■ Problem to work on: Please continue the text on liquid freezing as a formaldehyde alternative for cell fixation, starting right after its last sentence.

■ Document excerpt:
■ ■ ■

Liquid Freezing – A Formaldehyde Alternative for Cell Fixation using CellCover

It is common for sample collection to occur days, weeks, or months before all downstream analysis is fully complete. Maintaining the integrity of samples for short- to long-term preservation and downstream analysis has long been a challenge for researchers.

Some may remember formaldehyde fixation from high school anatomy experiments – the distinct smell and warnings of its high toxicity certainly made an impact. Formaldehyde in aqueous solution is known as formalin. Specimen tissue is often formalin-fixed paraffin-embedded (FFPE) in order to preserve the tissue for transport and storage at room temperature prior to analysis. Like formaldehyde, formalin is still toxic, and FFPE samples are often difficult to use for downstream analysis due to molecular changes caused by the formalin.

Scientists have frozen samples for cell fixation as another means of preserving for quite some time, however this requires significantly more logistics than FFPE, as the sample would need to be fresh-frozen at the site of sample collection.

■ ■ ■

■ Records:
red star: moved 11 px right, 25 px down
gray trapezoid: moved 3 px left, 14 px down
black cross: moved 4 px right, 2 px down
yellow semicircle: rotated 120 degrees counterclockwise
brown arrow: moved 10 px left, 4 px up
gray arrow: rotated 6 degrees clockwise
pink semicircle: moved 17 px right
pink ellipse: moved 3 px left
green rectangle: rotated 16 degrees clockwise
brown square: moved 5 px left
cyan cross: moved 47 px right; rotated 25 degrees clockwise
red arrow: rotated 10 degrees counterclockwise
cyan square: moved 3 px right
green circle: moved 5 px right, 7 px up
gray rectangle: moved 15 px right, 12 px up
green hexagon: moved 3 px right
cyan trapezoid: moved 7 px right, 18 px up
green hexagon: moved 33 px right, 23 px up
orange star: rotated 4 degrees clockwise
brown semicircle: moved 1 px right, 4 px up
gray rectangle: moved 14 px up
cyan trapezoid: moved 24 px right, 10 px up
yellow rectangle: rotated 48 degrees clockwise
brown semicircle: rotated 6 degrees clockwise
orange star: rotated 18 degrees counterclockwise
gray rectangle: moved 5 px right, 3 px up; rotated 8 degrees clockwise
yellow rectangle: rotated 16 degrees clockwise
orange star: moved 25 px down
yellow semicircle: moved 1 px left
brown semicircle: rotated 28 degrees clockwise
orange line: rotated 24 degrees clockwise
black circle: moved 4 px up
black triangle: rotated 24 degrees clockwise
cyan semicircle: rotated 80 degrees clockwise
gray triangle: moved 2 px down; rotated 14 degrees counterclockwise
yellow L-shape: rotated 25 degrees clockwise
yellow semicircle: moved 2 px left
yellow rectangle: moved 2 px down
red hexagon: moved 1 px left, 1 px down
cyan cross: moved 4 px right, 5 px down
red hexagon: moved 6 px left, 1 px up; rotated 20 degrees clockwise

■ ■ ■

■ Answer to this problem:
CellCover takes things one step further by essentially “liquid freezing” samples in the refrigerator (usually at 4°C), acting as a much more practical formaldehyde alternative and freezing alternative.

Cells grown on almost any substrate could be treated with CellCover (liquid freezing), maintaining in vivo morphology without chemical crosslinking of biomolecules during cell fixation. RNA degradation is inhibited, leading to great results in RNA sequencing or single cell sequencing experiments. Tissue destined for biobanking is kept without altering expression due to environmentally induced gene expression changes. Protein expression analysis has no limits. As a formaldehyde alternative, formalin sensitive epitopes are readily accessible for antibodies in immunohistochemical experiments.